> **Supplied material**:

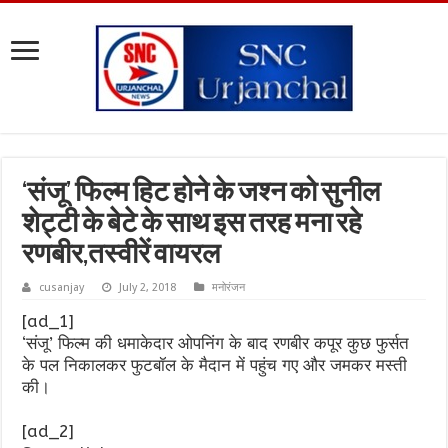
‘संजू’ फिल्म हिट होने के जश्न को सुनील
शेट्टी के बेटे के साथ इस तरह मना रहे
रणबीर,तस्वीरें वायरल
cusanjay
July 2, 2018
मनोरंजन
[ad_1]
‘संजू’ फिल्म की धमाकेदार ओपनिंग के बाद रणबीर कपूर कुछ फुर्सत
के पल निकालकर फुटबॉल के मैदान में पहुंच गए और जमकर मस्ती
की।
[ad_2]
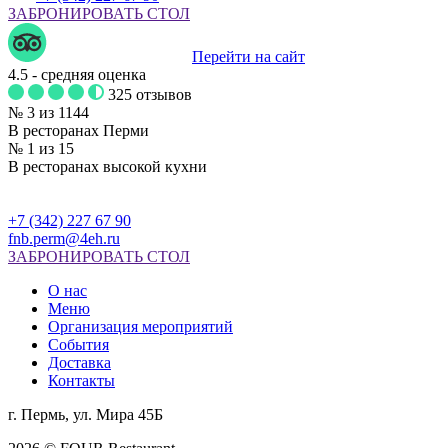
ЗАБРОНИРОВАТЬ СТОЛ
Перейти на сайт
4.5
- средняя оценка
325 отзывов
№ 3 из 1144
В ресторанах Перми
№ 1 из 15
В ресторанах высокой кухни
+7 (342) 227 67 90
fnb.perm@4eh.ru
ЗАБРОНИРОВАТЬ СТОЛ
О нас
Меню
Организация мероприятий
События
Доставка
Контакты
г. Пермь, ул. Мира 45Б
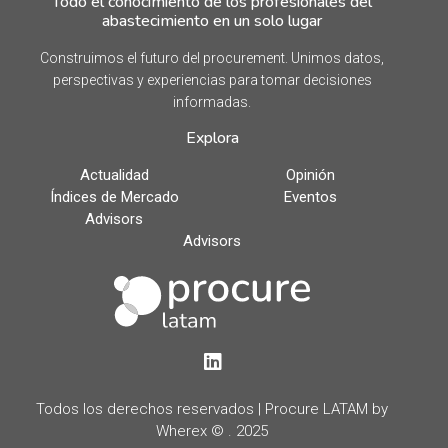
Todo el conocimiento de los profesionales del
abastecimiento en un solo lugar
Construimos el futuro del procurement. Unimos datos,
perspectivas y experiencias para tomar decisiones
informadas.
Explora
Actualidad
Opinión
Índices de Mercado
Eventos
Advisors
Advisors
LinkedIn
Todos los derechos reservados | Procure LATAM by
Wherex © . 2025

> **Work request**:
In full and without error, repeat the listing above, omitting its images.

> **Exercise answer**:
‘संजू’ फिल्म हिट होने के जश्न को सुनील
शेट्टी के बेटे के साथ इस तरह मना रहे
रणबीर,तस्वीरें वायरल
cusanjay
July 2, 2018
मनोरंजन
[ad_1]
‘संजू’ फिल्म की धमाकेदार ओपनिंग के बाद रणबीर कपूर कुछ फुर्सत
के पल निकालकर फुटबॉल के मैदान में पहुंच गए और जमकर मस्ती
की।
[ad_2]
ЗАБРОНИРОВАТЬ СТОЛ
Перейти на сайт
4.5
- средняя оценка
325 отзывов
№ 3 из 1144
В ресторанах Перми
№ 1 из 15
В ресторанах высокой кухни
+7 (342) 227 67 90
fnb.perm@4eh.ru
ЗАБРОНИРОВАТЬ СТОЛ
О нас
Меню
Организация мероприятий
События
Доставка
Контакты
г. Пермь, ул. Мира 45Б
Todo el conocimiento de los profesionales del
abastecimiento en un solo lugar
Construimos el futuro del procurement. Unimos datos,
perspectivas y experiencias para tomar decisiones
informadas.
Explora
Actualidad
Opinión
Índices de Mercado
Eventos
Advisors
Advisors
LinkedIn
Todos los derechos reservados | Procure LATAM by
Wherex © . 2025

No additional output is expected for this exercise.